_AIM OF THE TASK_.
Restate the listing below word for word, omitting any images.

_SOURCE RECORDS_.
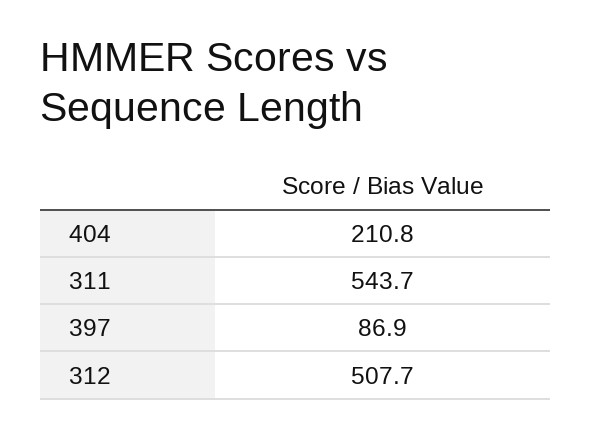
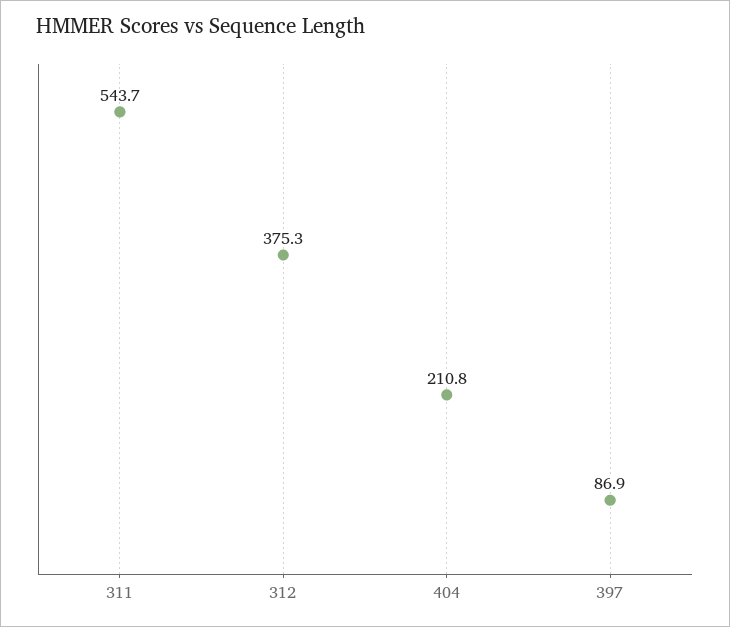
  {
    "404": 210.8,
    "311": 543.7,
    "397": 86.9,
-   "312": 507.7
+   "312": 375.3
  }

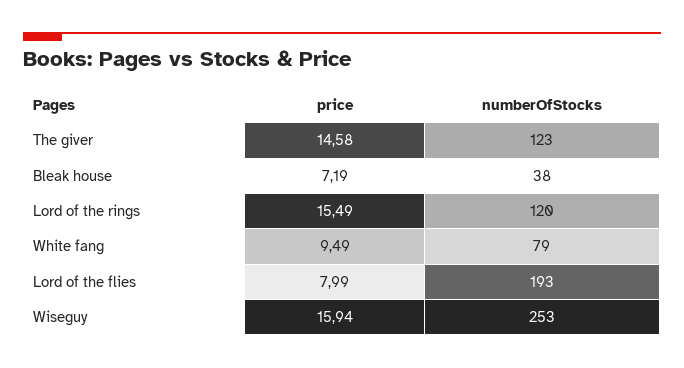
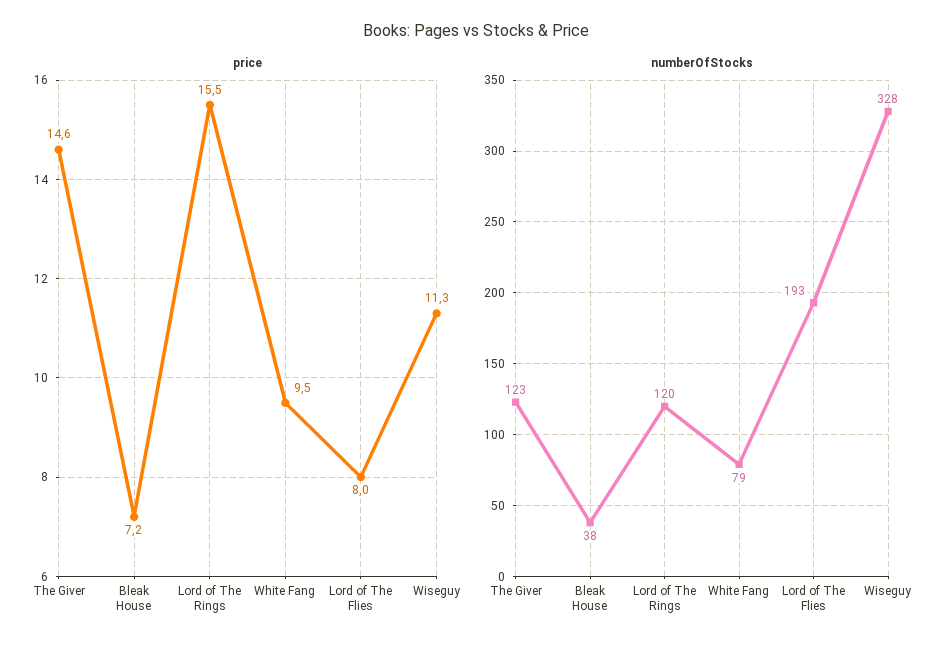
  {
    "price": {
      "The giver": 14.58,
      "Bleak house": 7.19,
      "Lord of the rings": 15.49,
      "White fang": 9.49,
      "Lord of the flies": 7.99,
-     "Wiseguy": 15.94
+     "Wiseguy": 11.3
    },
    "numberOfStocks": {
      "The giver": 123,
      "Bleak house": 38,
      "Lord of the rings": 120,
      "White fang": 79,
      "Lord of the flies": 193,
-     "Wiseguy": 253
+     "Wiseguy": 328
    }
  }

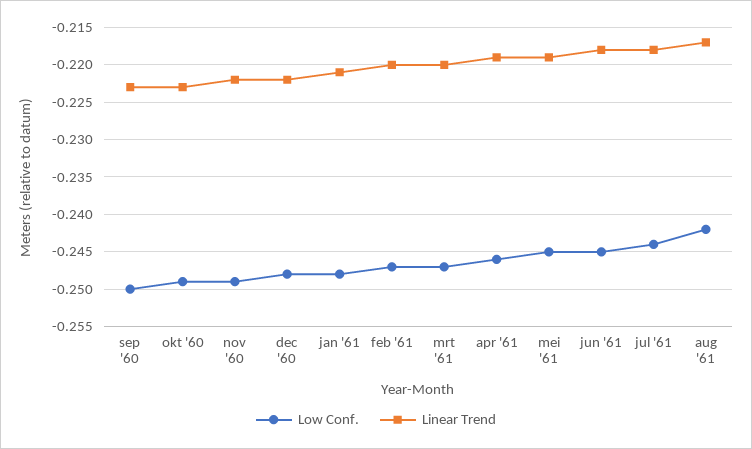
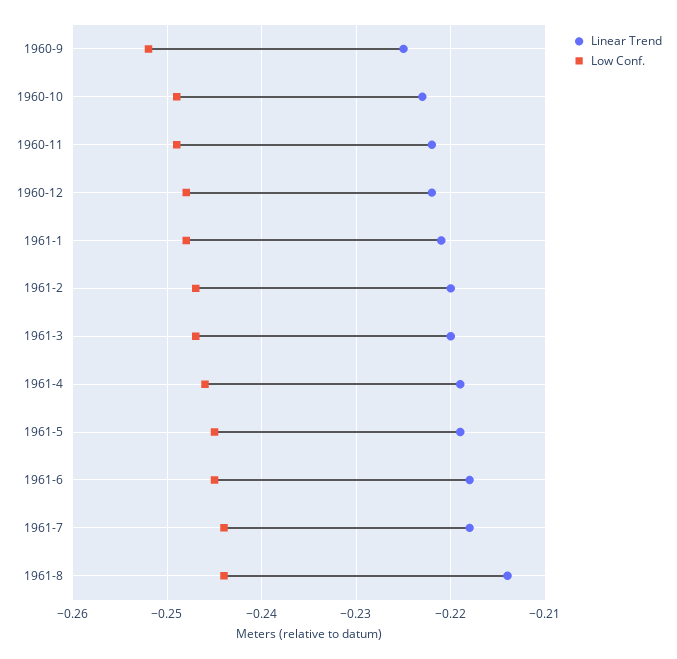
  {
    "Low Conf.": {
-     "sep '60": -0.25,
+     "sep '60": -0.252,
      "okt '60": -0.249,
      "nov '60": -0.249,
      "dec '60": -0.248,
      "jan '61": -0.248,
      "feb '61": -0.247,
      "mrt '61": -0.247,
      "apr '61": -0.246,
      "mei '61": -0.245,
      "jun '61": -0.245,
      "jul '61": -0.244,
-     "aug '61": -0.242
+     "aug '61": -0.244
    },
    "Linear Trend": {
-     "sep '60": -0.223,
+     "sep '60": -0.225,
      "okt '60": -0.223,
      "nov '60": -0.222,
      "dec '60": -0.222,
      "jan '61": -0.221,
      "feb '61": -0.22,
      "mrt '61": -0.22,
      "apr '61": -0.219,
      "mei '61": -0.219,
      "jun '61": -0.218,
      "jul '61": -0.218,
-     "aug '61": -0.217
+     "aug '61": -0.214
    }
  }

_TASK ANSWER_.
  {
    "404": 210.8,
    "311": 543.7,
    "397": 86.9,
-   "312": 507.7
+   "312": 375.3
  }

  {
    "price": {
      "The giver": 14.58,
      "Bleak house": 7.19,
      "Lord of the rings": 15.49,
      "White fang": 9.49,
      "Lord of the flies": 7.99,
-     "Wiseguy": 15.94
+     "Wiseguy": 11.3
    },
    "numberOfStocks": {
      "The giver": 123,
      "Bleak house": 38,
      "Lord of the rings": 120,
      "White fang": 79,
      "Lord of the flies": 193,
-     "Wiseguy": 253
+     "Wiseguy": 328
    }
  }

  {
    "Low Conf.": {
-     "sep '60": -0.25,
+     "sep '60": -0.252,
      "okt '60": -0.249,
      "nov '60": -0.249,
      "dec '60": -0.248,
      "jan '61": -0.248,
      "feb '61": -0.247,
      "mrt '61": -0.247,
      "apr '61": -0.246,
      "mei '61": -0.245,
      "jun '61": -0.245,
      "jul '61": -0.244,
-     "aug '61": -0.242
+     "aug '61": -0.244
    },
    "Linear Trend": {
-     "sep '60": -0.223,
+     "sep '60": -0.225,
      "okt '60": -0.223,
      "nov '60": -0.222,
      "dec '60": -0.222,
      "jan '61": -0.221,
      "feb '61": -0.22,
      "mrt '61": -0.22,
      "apr '61": -0.219,
      "mei '61": -0.219,
      "jun '61": -0.218,
      "jul '61": -0.218,
-     "aug '61": -0.217
+     "aug '61": -0.214
    }
  }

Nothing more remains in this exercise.